- Your goal:
What is needed here is an exact repetition of the records below, beginning at the line that has "thumb cmc: (280, 233)" and stopping after the line that has "ring tip: (398, 460)".

- Supplied information:

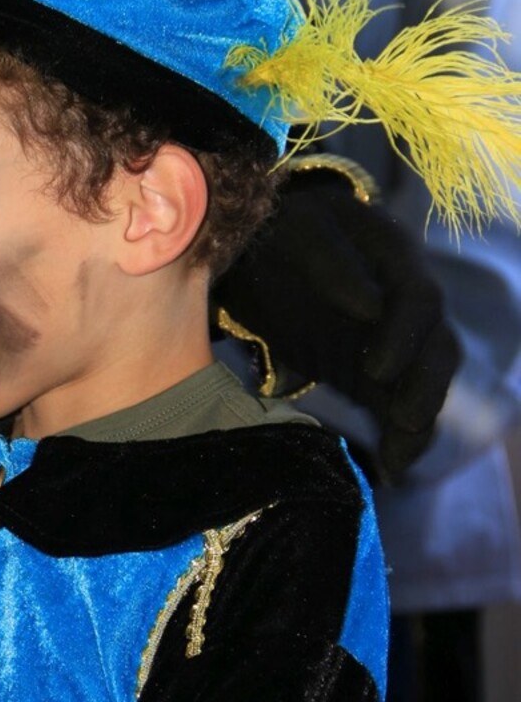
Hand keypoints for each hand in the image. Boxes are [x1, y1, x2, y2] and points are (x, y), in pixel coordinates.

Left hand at [214, 171, 460, 481]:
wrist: (264, 249)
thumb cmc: (280, 233)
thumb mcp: (296, 232)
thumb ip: (331, 264)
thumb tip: (371, 306)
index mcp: (394, 259)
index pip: (418, 299)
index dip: (404, 336)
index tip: (377, 370)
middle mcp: (406, 302)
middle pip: (437, 347)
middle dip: (425, 387)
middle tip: (403, 421)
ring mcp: (395, 339)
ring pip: (425, 382)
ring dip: (418, 421)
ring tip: (398, 460)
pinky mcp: (375, 371)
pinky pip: (398, 405)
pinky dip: (399, 437)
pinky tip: (390, 468)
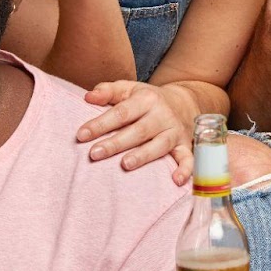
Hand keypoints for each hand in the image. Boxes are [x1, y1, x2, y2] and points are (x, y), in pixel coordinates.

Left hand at [80, 80, 201, 181]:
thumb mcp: (129, 89)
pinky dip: (185, 170)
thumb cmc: (148, 99)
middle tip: (94, 154)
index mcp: (147, 99)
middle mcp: (162, 115)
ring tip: (125, 165)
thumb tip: (87, 97)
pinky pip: (188, 159)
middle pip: (138, 131)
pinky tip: (176, 181)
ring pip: (159, 145)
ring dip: (143, 156)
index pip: (121, 112)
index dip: (101, 124)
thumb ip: (107, 91)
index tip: (81, 135)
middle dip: (116, 143)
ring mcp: (175, 131)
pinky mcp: (185, 146)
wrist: (185, 102)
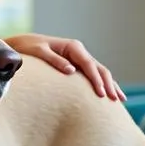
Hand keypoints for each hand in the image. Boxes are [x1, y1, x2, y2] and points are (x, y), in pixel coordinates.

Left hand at [6, 33, 126, 100]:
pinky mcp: (77, 66)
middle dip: (109, 84)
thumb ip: (55, 61)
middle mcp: (79, 52)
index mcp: (73, 47)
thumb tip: (71, 71)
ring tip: (121, 100)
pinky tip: (110, 94)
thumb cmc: (30, 48)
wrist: (23, 45)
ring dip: (111, 85)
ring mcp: (79, 59)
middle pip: (99, 68)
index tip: (101, 93)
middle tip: (115, 100)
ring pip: (100, 72)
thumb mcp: (39, 52)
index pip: (89, 64)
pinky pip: (93, 76)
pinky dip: (102, 84)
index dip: (96, 79)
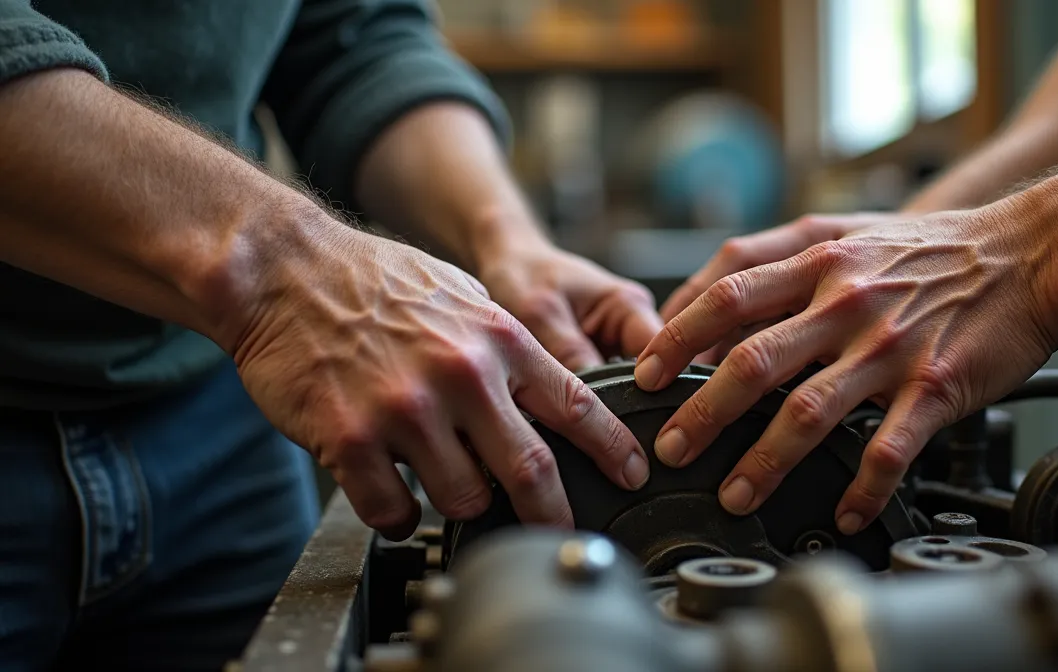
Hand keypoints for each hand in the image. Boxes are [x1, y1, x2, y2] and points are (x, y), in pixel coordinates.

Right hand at [226, 222, 649, 538]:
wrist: (285, 270)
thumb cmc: (374, 282)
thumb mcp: (463, 296)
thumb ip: (505, 347)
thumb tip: (548, 397)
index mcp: (498, 338)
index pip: (578, 404)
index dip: (614, 449)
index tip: (634, 474)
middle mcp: (461, 375)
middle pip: (531, 471)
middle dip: (555, 514)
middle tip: (561, 532)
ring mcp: (405, 411)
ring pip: (463, 499)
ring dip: (460, 504)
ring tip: (442, 482)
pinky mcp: (350, 440)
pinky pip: (392, 511)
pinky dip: (399, 516)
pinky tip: (393, 496)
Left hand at [632, 203, 1057, 534]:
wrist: (1030, 254)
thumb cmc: (932, 250)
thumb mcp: (846, 231)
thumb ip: (777, 258)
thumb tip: (707, 297)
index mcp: (818, 260)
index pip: (724, 294)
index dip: (675, 336)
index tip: (644, 376)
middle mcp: (845, 301)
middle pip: (750, 360)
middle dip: (698, 412)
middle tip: (668, 449)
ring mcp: (888, 347)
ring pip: (806, 412)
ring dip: (762, 461)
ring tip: (734, 494)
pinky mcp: (935, 387)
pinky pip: (888, 449)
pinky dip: (863, 487)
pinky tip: (846, 511)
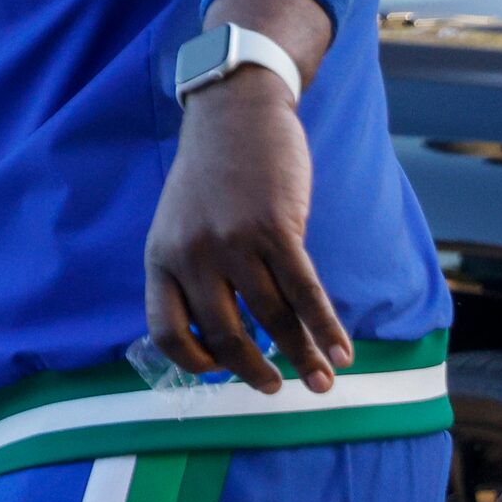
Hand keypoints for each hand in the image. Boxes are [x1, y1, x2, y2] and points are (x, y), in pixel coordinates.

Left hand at [144, 77, 349, 390]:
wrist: (235, 113)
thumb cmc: (211, 176)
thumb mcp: (179, 225)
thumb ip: (192, 272)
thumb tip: (223, 332)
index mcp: (160, 258)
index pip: (167, 331)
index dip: (194, 362)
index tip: (220, 374)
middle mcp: (191, 255)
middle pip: (224, 334)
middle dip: (254, 371)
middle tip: (276, 387)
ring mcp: (233, 242)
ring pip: (271, 318)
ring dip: (303, 357)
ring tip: (323, 379)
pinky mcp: (276, 229)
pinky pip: (304, 293)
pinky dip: (325, 328)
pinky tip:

- Answer space:
thumb cmc: (280, 233)
thumb mcp: (296, 232)
thumb ip: (331, 264)
thumb tip: (371, 306)
index mcp: (394, 259)
index pip: (418, 299)
index dip: (404, 336)
index tip: (377, 370)
middle mcp: (406, 302)
middle pip: (437, 347)
middle dip: (425, 387)
middle tip: (403, 421)
ring mcp: (395, 339)
ring pip: (425, 382)
ring dip: (418, 421)
ring tip: (398, 460)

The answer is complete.